Intervention de Emmanuel Vire

Réunion du jeudi 8 février 2024 à 9h45
Commission des affaires culturelles et de l'éducation

Emmanuel Vire, secrétaire général du Syndicat national des journalistes-CGT :

Nos quatre syndicats sont représentatifs de la profession ; l'intersyndicale est forte et unie. Je me reconnais totalement dans les propos de mon camarade Antoine Chuzeville, à l'exception de ceux concernant l'instance de déontologie.

Le problème ne date évidemment pas de la loi Bloche de 2016. Notre première déclaration en faveur de la reconnaissance juridique de l'équipe rédactionnelle date de 2008. Mais nous avons l'impression de ne jamais être entendus, et que tout se décide sans nous. L'épisode d'hier révélé par Médiapart est stupéfiant. Comment des élus du peuple peuvent-ils prendre de telles dispositions sans s'adresser d'abord aux syndicats de journalistes ? Nous avons rencontré le même problème avec le gouvernement sur le schéma national de maintien de l'ordre dans la loi dite « sécurité globale ».

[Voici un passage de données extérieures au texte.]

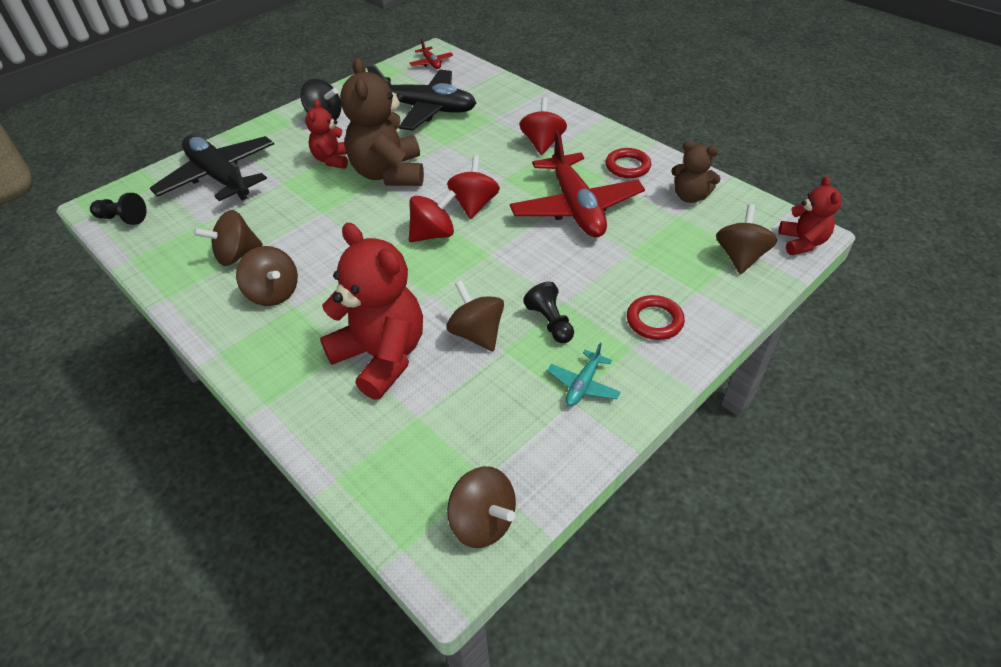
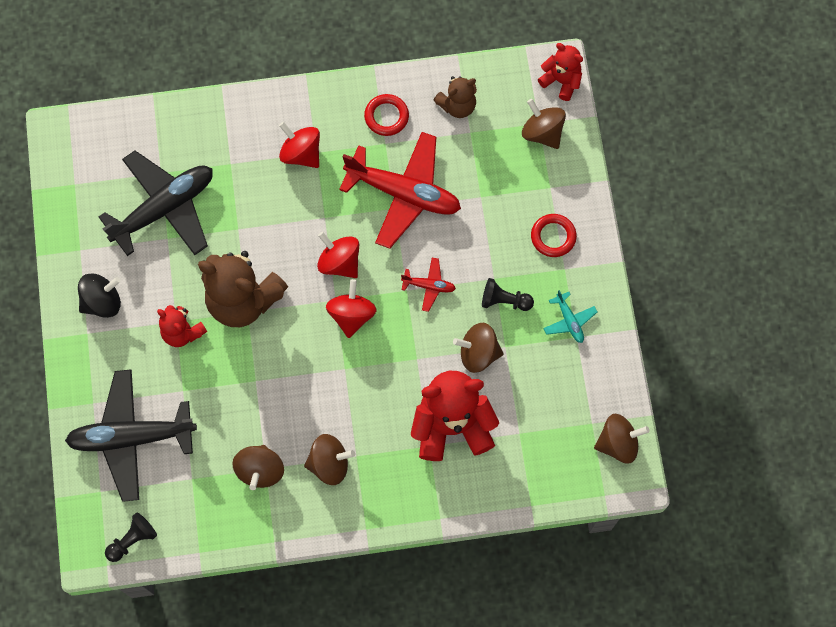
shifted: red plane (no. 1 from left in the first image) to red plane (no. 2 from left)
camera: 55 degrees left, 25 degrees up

Secrétaire général du SNJ-CGT depuis 2010, je suis journaliste chez Géo, dans le groupe Prisma Media, qui a été racheté par Vincent Bolloré en juin 2021 et peux vous certifier qu'il n'est pas facile de travailler sous la coupe d'un milliardaire qui cherche à bâtir un groupe de presse d'extrême droite. Nous luttons depuis plus de quinze ans contre le phénomène de concentration des médias. Pendant quinze ans, on nous a dit que sans les milliardaires, la presse sombrerait, faute de financements. Mais avec eux, avec les Bolloré et les Dassault, la casse sociale est immense. Nous sommes passés de 40 000 à 34 000 journalistes en huit ans.

Quand M. Bolloré a racheté le premier groupe de presse magazine, Prisma Media, la moitié des journalistes a décidé de partir, en exerçant leur droit à la clause de cession. Il en a remplacé 40 % et nous sommes passés de 400 à 360 cartes de presse, pour accomplir le même travail. Cette situation n'est plus tenable, alors que nous nous apprêtons à fêter les 80 ans du programme du Conseil national de la résistance, dont les premières ordonnances portaient sur la liberté de la presse et la concentration.

Nous attendons d'abord de ces États généraux qu'ils assurent le pluralisme en luttant contre la concentration, en refondant complètement la loi de 1986. Nous avons peu d'espoir, mais nous maintiendrons toujours notre position, car dans les rédactions, nous subissons la pression de ces milliardaires. Il faudrait ainsi refondre la loi de 1986 en abaissant les seuils de concentration des médias, en intégrant pour leur calcul l'ensemble des supports papier et numérique et en supprimant le critère de périodicité.

Les seuils doivent prendre en compte la concentration horizontale – le nombre de titres détenus –, mais aussi verticale, c'est-à-dire inclure les activités en amont et en aval de la seule production des diffusions d'informations. Ces seuils doivent s'appliquer au niveau national, mais aussi niveau régional : dans la plupart des métropoles de France, il n'existe souvent plus qu'un seul quotidien. Dans l'est de la France, le Crédit Mutuel et le groupe Ebra ont créé un petit bureau à Paris avec une vingtaine de journalistes qui produisent l'ensemble de l'information nationale et internationale pour l'ensemble du groupe, limitant les titres du groupe à l'information locale.

Nous n'en pouvons plus de cette situation, notre profession va très mal. Aujourd'hui, 30 % des journalistes sont précaires, ce qui pousse 40 % des jeunes journalistes à quitter la profession au bout de sept ans.